Brendon #62 – Il lato oscuro

Io proprio non capisco il punto dei tanti detrattori di questo bimestrale Bonelli. Personalmente trovo peggiori, e di molto, cose come Dylan Dog, che ormai si ripete all’infinito, Jan Dix, di cui ho già ampiamente parlato, o Julia che ormai da mesi non riesce a mettere insieme un intreccio giallistico a pagarlo in contanti. Brendon […]

Io proprio non capisco il punto dei tanti detrattori di questo bimestrale Bonelli. Personalmente trovo peggiori, e di molto, cose come Dylan Dog, che ormai si ripete all’infinito, Jan Dix, di cui ho già ampiamente parlato, o Julia che ormai da mesi non riesce a mettere insieme un intreccio giallistico a pagarlo in contanti.

Brendon #62 – Il lato oscuro
Soggetto e sceneggiatura: Claudio Chiaverotti
Disegni: Esteban Maroto
Copertina: Massimo Rotundo
«Denzel raggiunge Adelphia, la città delle scienze, in compagnia del giovane figlio Tim. Ha raccolto tutte le “regine” che poteva per portarlo sin qui e farlo operare al cuore dal professor Reynhald, luminare della medicina: se l’intervento riuscirà, il piccolo avrà salva la vita, altrimenti… Ma le mani del chirurgo hanno un prezzo che va molto al di là di quello che il padre disperato può permettersi. Saputo della forte taglia che è stata posta sulla testa dell’omicida che imperversa in città, Denzel decide di auto-accusarsi dei crimini, chiedendo a Brendon di consegnarlo alla Milizia, riscuotendo il denaro e utilizzandolo per far operare Tim. Il Cavaliere di Ventura cerca di rintracciare vero colpevole, deciso a scagionare Denzel. Ma sulla strada della verità incontra Jennifer, uno strano manichino di legno che sembra assetato di sangue!»

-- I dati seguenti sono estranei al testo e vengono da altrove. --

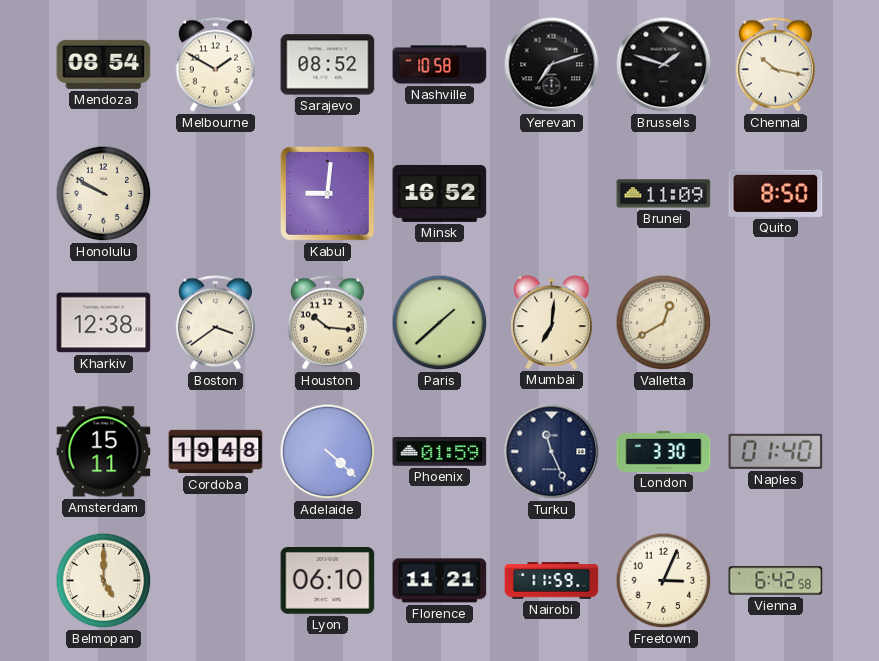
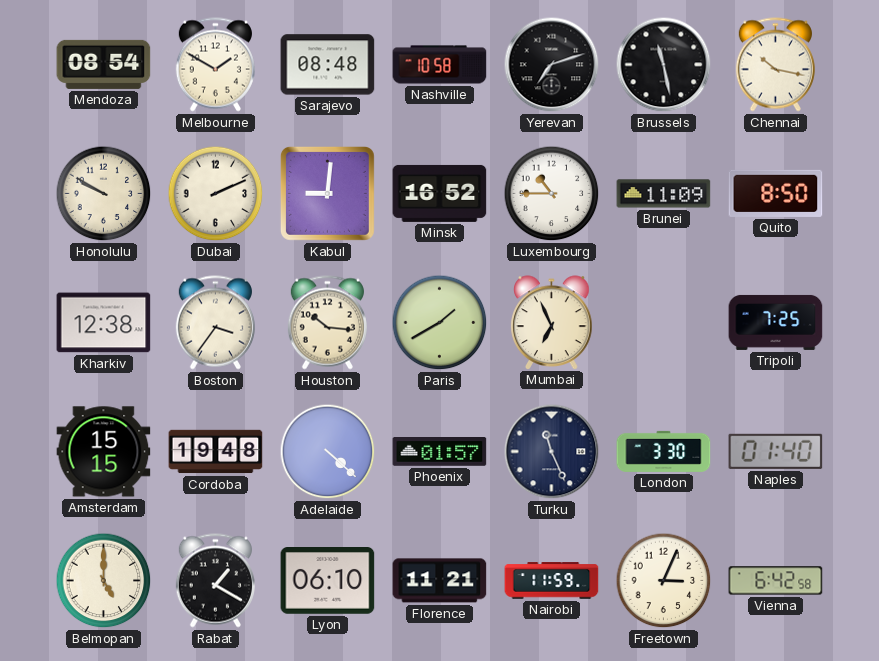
Sarajevo: 08:52 -> 08:48
Brussels: 1:48 -> 11:28
Dubai: none -> 2:11
Luxembourg: none -> 10:45
Boston: 3:39 -> 3:36
Paris: 1:38 -> 1:40
Mumbai: 7:01 -> 6:56
Valletta: 12:40 -> none
Tripoli: none -> 7:25
Amsterdam: 15:11 -> 15:15
Phoenix: 01:59 -> 01:57
Rabat: none -> 1:20
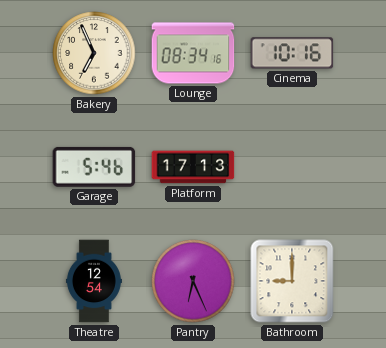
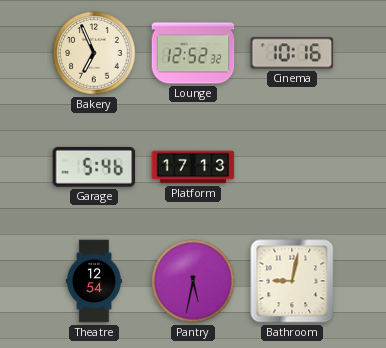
Lounge: 08:34 -> 12:52
Pantry: 6:26 -> 5:32
Bathroom: 9:00 -> 9:02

Non è male l’intreccio di questo numero, con il cavaliere di ventura alle prese con l’ennesima taglia e l’ennesima mescolanza di incubi e pazzia. Parte di ciò che mi piace di più di Brendon è l’ambientazione, che mescola in modo delizioso fantasy, western e steampunk (cosa che non può non solleticare il mio spirito tamarro). Chiaverotti mette insieme una bella storia a tinte gialle tra pazzi squilibrati, padri di famiglia, mariti incazzati e bambole di legno che – ci scommetto – sono sicuramente più scomode del loro corrispettivo gonfiabile. C’è persino spazio per qualche colpo di scena e un paio di cazzotti. E per una volta Brendon non si fa l’infermiera. Si può chiedere qualcosa di più da una sceneggiatura?
Quanto a Esteban Maroto… beh, è la dimostrazione che la Bonelli, non si riesce a capire come né perché, castra i suoi artisti. Certo, non so se avrei trovato appropriato vedere qualcosa del genere, ma non riesco proprio a capire come abbia fatto un illustratore che sul bianco e nero ricordo abbastanza decente a ridursi in questo modo. Peggiora la situazione, ammesso che sia possibile, la copertina di Massimo Rotundo, non so decidere se disegnata male o colorata peggio. Avrebbe fatto meglio a continuare con le fanciulle svestite.

3 Comments

  1. Anni ed anni fa conobbi Nicola Mari, che mi sembrava un talentuoso giovane: seguii le sue peripezie bonelliane e lentamente lo vidi tramutar- obtoroto collo- il suo stile in maniera imbarazzante…Amici comuni mi dissero che lo avevano “costretto”…Strani casi alla Bonelli…

  2. Sì, obtoroto non era male.

    Guardi, diletto, io sono convinta che alla Bonelli vi sia un qualche oscuro disegno superiore, uno spirito maligno che si ciba delle anime dei disegnatori e li rende tutti uguali, incatenati ai tavoli, con le orbite vuote e lo sguardo fisso.